Les contenus identifiés comme “red flag” par la censure sioniste sont placés derrière le paywall, seule protection efficace contre les sanctions de fait en vigueur dans notre pays pour ceux qui critiquent Israël

L’ingénierie d’une justice à deux vitesses

Le cœur du dispositif repose sur une segmentation chirurgicale de la procédure judiciaire. Le texte crée deux trajectoires distinctes qui, par construction, ne se croisent jamais :

  1. Le régime militaire pour les Palestiniens : En Cisjordanie occupée, la peine de mort par pendaison devient la sentence par défaut pour les meurtres à caractère terroriste.

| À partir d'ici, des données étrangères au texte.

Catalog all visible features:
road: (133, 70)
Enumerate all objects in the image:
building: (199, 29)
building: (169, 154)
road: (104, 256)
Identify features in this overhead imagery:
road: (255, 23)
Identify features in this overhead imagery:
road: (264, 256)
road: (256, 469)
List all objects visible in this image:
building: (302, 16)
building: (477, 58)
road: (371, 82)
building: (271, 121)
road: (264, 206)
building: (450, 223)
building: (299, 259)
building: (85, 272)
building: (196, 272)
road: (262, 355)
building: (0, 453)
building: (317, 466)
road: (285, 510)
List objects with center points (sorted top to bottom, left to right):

Ce système s’applique exclusivement aux résidents palestiniens, les colons israéliens du même territoire restant sous la juridiction des tribunaux civils. Ici, la décision peut être prise à la majorité simple de deux juges sur trois, et tout droit de grâce par le commandement militaire est supprimé.

  2. Le paravent civil pour les citoyens : Certes, la loi prévoit aussi la peine capitale devant les tribunaux civils israéliens. Mais elle y est assortie d’un filtre idéologique précis : l’intention de “nier l’existence de l’État d’Israël en tant qu’État juif et démocratique”. Comme le soulignent de nombreux juristes, cette définition est conçue pour cibler le nationalisme palestinien tout en épargnant structurellement les extrémistes juifs, dont les crimes sont rarement interprétés par les juges comme une remise en cause de l’existence de l’État.

L’effondrement des garde-fous procéduraux

L’analyse ne serait pas complète sans souligner la démolition des protections juridiques élémentaires. La loi réduit le seuil de condamnation à une simple majorité, là où l’unanimité était historiquement la règle pour une sentence irréversible. L’exécution doit intervenir dans un délai de 90 jours, un rythme quasi industriel qui interdit toute correction d’erreur judiciaire, alors même que les tribunaux militaires affichent des taux de condamnation dépassant les 99%.

Plus inquiétant encore est le silence de la loi sur la question de l’âge. En Cisjordanie, où la responsabilité pénale commence à 12 ans, des mineurs palestiniens se retrouvent désormais théoriquement passibles du gibet, au mépris total de la Convention relative aux droits de l’enfant ratifiée par Israël en 1991.